Bu mektup, yine Şeyh Kebir’e yazılmıştır. Kalbin itminana kavuşması, ancak zikir ile olur. İncelemekle, düşünmekle olmayacağı bildirilmektedir:
Allahü teâlâ bizi ve sizi Muhammed aleyhisselâmın dinine uygun olan işler yapmaya kavuştursun “alâ sâhibihessalâtü vesselâmü vettehıye”!
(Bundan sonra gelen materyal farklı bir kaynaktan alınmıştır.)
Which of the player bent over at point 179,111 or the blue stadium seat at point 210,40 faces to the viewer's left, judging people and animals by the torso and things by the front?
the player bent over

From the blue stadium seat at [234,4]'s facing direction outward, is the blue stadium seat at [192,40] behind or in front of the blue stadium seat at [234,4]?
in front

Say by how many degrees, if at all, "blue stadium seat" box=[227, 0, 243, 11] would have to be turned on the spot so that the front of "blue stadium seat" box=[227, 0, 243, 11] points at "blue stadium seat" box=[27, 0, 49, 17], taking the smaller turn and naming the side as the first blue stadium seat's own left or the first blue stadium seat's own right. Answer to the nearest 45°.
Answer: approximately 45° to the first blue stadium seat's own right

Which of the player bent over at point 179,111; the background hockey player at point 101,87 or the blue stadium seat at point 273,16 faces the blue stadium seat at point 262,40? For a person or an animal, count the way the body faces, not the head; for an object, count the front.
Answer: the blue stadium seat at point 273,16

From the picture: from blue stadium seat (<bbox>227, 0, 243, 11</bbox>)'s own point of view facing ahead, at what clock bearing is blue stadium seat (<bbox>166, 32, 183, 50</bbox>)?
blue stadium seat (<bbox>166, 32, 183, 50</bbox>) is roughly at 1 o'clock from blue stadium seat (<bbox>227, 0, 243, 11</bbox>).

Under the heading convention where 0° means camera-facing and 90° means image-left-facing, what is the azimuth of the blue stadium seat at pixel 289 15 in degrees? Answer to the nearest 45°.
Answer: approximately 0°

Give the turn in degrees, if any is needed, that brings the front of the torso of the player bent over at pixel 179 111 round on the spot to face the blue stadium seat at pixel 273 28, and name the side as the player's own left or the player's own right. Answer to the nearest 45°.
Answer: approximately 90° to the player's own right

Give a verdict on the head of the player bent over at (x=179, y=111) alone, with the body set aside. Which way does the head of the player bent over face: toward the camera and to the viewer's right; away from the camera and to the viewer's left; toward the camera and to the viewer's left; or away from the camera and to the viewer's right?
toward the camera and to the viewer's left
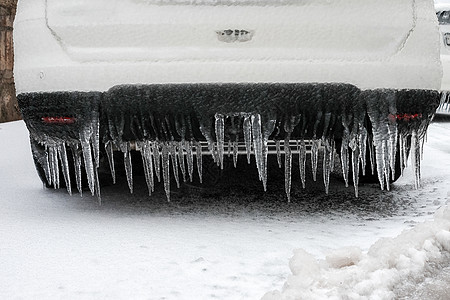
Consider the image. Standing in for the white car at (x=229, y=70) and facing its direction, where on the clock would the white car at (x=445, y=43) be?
the white car at (x=445, y=43) is roughly at 1 o'clock from the white car at (x=229, y=70).

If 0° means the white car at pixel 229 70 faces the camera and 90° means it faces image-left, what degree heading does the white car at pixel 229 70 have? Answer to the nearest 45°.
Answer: approximately 180°
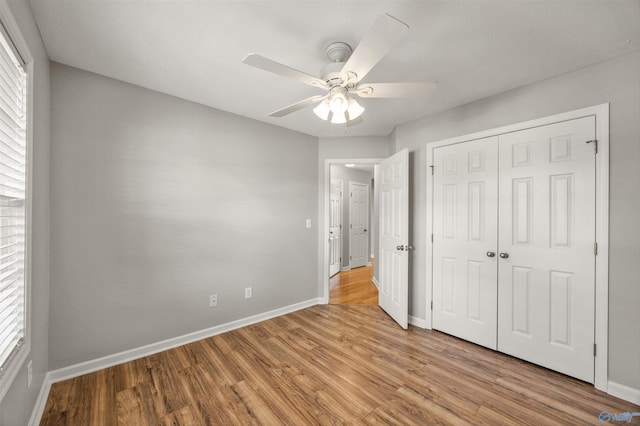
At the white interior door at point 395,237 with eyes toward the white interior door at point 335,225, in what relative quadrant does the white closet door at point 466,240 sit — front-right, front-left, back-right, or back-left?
back-right

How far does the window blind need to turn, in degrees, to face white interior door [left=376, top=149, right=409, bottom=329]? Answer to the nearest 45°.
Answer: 0° — it already faces it

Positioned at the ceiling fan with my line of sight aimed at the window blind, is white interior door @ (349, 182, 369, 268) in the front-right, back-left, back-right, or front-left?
back-right

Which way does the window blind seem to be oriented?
to the viewer's right
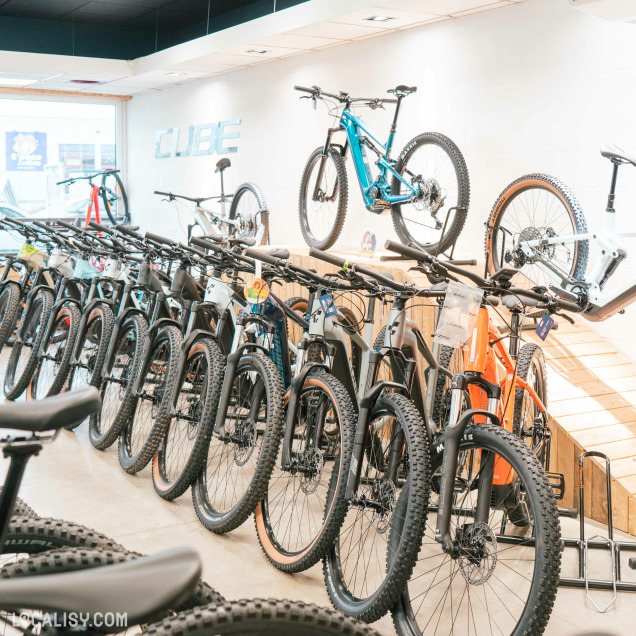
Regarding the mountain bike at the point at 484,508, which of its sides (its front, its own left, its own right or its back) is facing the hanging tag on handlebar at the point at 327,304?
right

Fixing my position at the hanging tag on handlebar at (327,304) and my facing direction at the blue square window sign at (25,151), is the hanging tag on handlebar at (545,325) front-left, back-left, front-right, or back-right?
back-right

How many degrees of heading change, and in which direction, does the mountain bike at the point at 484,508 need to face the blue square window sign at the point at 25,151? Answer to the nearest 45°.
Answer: approximately 90° to its right

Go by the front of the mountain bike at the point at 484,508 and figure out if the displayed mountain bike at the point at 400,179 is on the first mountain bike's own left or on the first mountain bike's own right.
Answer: on the first mountain bike's own right

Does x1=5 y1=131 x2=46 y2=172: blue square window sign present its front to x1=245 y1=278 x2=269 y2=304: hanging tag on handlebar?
yes
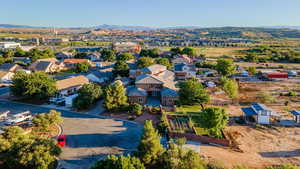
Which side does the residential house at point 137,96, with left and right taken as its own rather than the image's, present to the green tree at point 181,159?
front

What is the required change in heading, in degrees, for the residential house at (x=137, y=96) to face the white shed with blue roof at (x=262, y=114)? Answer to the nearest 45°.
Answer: approximately 45° to its left

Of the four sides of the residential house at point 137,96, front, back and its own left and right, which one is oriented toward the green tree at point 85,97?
right

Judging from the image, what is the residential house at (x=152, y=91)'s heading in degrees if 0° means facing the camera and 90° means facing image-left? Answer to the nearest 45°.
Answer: approximately 0°

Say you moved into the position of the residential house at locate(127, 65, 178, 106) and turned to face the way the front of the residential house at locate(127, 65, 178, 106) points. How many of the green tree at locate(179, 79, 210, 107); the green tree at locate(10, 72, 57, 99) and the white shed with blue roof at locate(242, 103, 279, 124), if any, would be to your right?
1

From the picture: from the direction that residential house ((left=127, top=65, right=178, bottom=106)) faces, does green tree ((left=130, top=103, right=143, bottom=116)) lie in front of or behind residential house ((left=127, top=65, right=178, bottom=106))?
in front

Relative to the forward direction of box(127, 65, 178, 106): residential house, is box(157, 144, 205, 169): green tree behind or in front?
in front

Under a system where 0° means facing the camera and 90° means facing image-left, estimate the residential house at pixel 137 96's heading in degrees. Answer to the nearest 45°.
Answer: approximately 0°

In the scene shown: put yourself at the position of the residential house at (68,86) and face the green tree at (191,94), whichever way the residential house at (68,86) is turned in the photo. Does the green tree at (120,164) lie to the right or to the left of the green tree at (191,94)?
right

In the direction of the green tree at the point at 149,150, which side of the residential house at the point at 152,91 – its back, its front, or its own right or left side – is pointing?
front
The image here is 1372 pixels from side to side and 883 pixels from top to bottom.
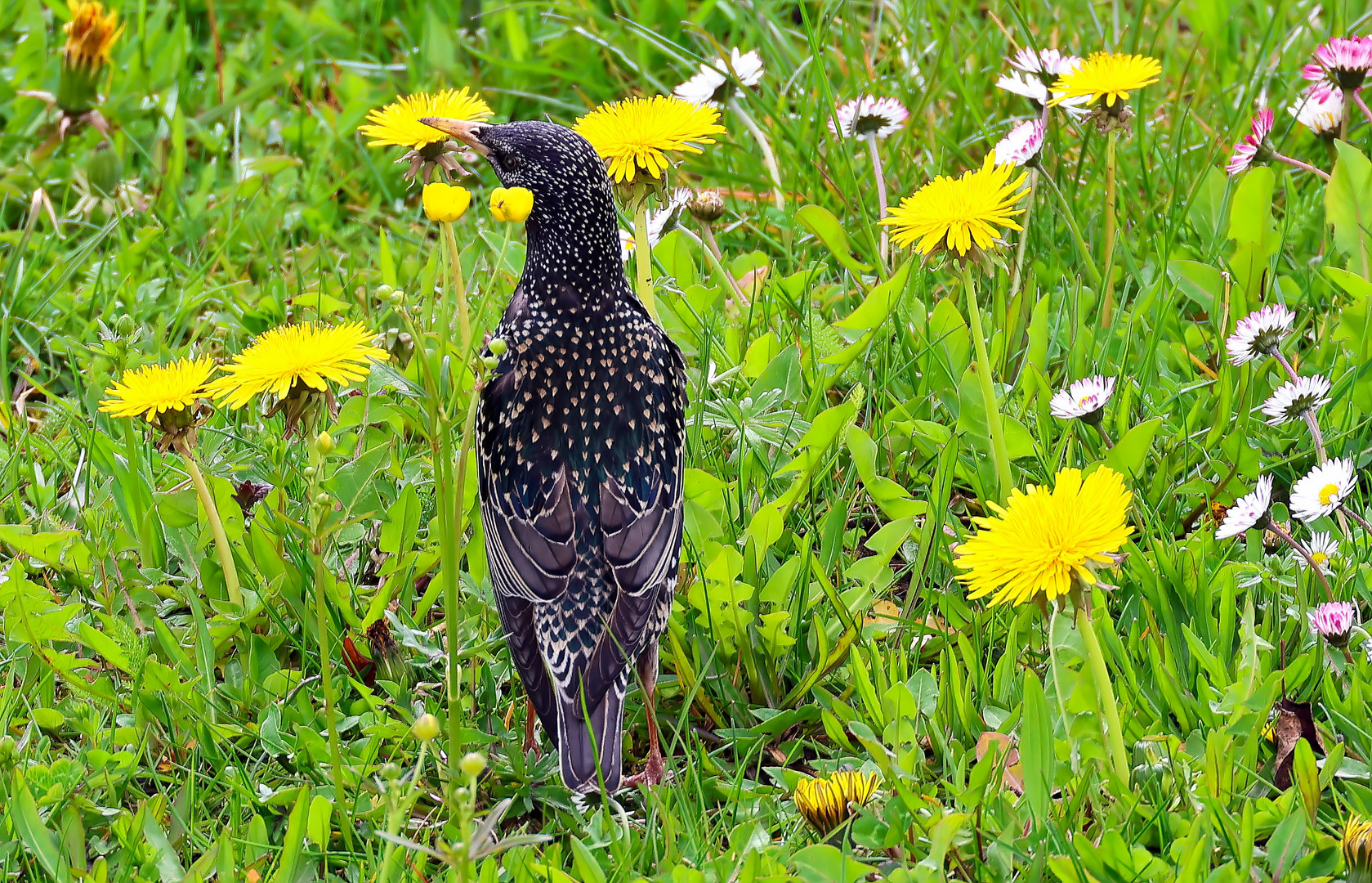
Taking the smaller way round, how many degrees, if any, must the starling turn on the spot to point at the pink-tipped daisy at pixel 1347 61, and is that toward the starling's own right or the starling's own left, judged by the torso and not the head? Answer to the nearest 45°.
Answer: approximately 45° to the starling's own right

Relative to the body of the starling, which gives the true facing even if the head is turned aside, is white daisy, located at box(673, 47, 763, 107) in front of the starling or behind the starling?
in front

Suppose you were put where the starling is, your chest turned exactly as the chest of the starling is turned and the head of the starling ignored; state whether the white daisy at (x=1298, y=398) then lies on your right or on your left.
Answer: on your right

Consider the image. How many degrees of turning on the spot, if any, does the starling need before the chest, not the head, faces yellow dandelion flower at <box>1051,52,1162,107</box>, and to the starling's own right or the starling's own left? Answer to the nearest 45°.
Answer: approximately 45° to the starling's own right

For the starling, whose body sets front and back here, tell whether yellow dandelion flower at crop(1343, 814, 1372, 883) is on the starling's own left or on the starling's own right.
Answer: on the starling's own right

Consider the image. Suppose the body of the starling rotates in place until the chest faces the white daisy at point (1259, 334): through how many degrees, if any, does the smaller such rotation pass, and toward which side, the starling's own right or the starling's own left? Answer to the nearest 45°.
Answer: approximately 90° to the starling's own right

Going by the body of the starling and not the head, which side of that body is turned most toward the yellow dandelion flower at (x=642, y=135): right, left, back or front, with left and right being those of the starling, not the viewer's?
front

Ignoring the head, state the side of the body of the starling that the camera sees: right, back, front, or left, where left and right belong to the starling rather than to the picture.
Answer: back
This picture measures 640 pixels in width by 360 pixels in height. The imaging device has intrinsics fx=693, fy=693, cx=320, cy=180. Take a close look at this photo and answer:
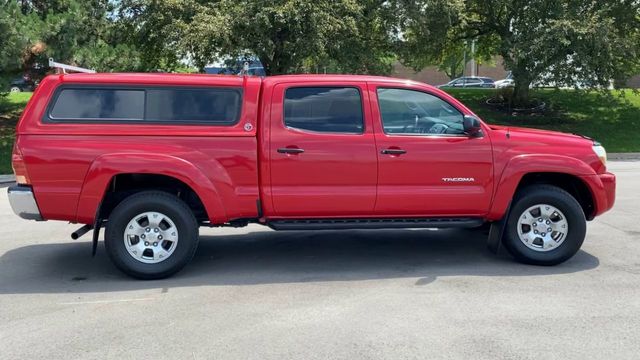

Rad sûresi 30. âyetinde meâlen, (Biliniz ki kalpler ancak zikir ile itminana kavuşur) buyruldu. Kalbi itminana kavuşturan tek yol vardır. Bu tek yol, Allahü teâlâyı zikretmektir. Akıl ile incelemekle ve düşünmekle kalp itminana kavuşamaz. Fârisî iki beyt tercümesi:
Her şeyi akıl ile çözmek isteyen kişi,
Tahta ayak takmış bacaksızlara benzer.
Kısa aklına uydurmak ister her işi,
Dün yaptığını, bugün değiştirmek ister.
Çünkü, zikir ederken, O mukaddes Zât ile bir bağlılık hâsıl olur, her ne kadar, Onunla hiçbir bağlılık kurulamaz. Ayaklar altındaki toprak [yani insan] nerede, her şeyin sâhibi olan [Allahü teâlâ] nerede? Fakat hatırlayan ile hatırlanan arasında az bir bağlantı hâsıl olur. Bu bağlılıktan da, sevgi doğar. Zikir edenin kalbini sevgi kaplayınca, kalpte itminân hâsıl olur. Kalpte itminân hâsıl olması, insanı sonsuz saadetlere kavuşturur. Fârisî beyt tercümesi:
Zikret zikir, bedende iken canın,
Kalp temizliği, zikriledir Rahmanın.
Evveliniz ve sonunuz selamette olsun!